### Task item
In the data that follows, count the lines in which the word "patient" occurs, and report that figure alone.

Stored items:
- Opening Delimiter -
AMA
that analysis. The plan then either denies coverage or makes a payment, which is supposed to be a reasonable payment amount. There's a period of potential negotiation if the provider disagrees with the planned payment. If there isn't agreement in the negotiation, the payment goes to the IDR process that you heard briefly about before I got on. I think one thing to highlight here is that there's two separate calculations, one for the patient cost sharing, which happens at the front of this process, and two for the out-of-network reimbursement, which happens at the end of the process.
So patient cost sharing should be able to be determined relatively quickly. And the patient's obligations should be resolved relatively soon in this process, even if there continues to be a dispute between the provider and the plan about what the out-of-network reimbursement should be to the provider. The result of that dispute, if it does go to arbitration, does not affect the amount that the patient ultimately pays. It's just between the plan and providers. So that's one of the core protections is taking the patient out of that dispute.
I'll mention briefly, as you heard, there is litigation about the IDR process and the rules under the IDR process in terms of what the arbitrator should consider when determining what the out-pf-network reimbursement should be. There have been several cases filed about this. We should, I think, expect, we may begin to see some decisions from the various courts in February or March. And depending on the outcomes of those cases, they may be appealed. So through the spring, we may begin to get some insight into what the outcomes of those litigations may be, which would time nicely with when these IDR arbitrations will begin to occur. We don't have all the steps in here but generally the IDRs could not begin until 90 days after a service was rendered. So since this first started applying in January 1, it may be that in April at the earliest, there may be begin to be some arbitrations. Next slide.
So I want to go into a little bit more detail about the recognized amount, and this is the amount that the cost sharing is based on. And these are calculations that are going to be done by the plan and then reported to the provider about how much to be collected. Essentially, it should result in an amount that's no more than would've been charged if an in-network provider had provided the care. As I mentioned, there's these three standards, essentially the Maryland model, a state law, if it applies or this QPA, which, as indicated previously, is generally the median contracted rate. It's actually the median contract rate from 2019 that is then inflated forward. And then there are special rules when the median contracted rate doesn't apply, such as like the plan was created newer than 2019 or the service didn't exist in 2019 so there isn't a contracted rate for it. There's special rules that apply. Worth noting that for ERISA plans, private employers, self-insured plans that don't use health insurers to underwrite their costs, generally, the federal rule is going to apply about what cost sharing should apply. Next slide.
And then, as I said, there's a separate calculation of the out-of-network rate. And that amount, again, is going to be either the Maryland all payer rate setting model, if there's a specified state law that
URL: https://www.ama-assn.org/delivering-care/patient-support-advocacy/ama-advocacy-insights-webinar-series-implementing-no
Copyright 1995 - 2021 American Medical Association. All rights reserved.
- Closing Delimiter -
### Expected answer
3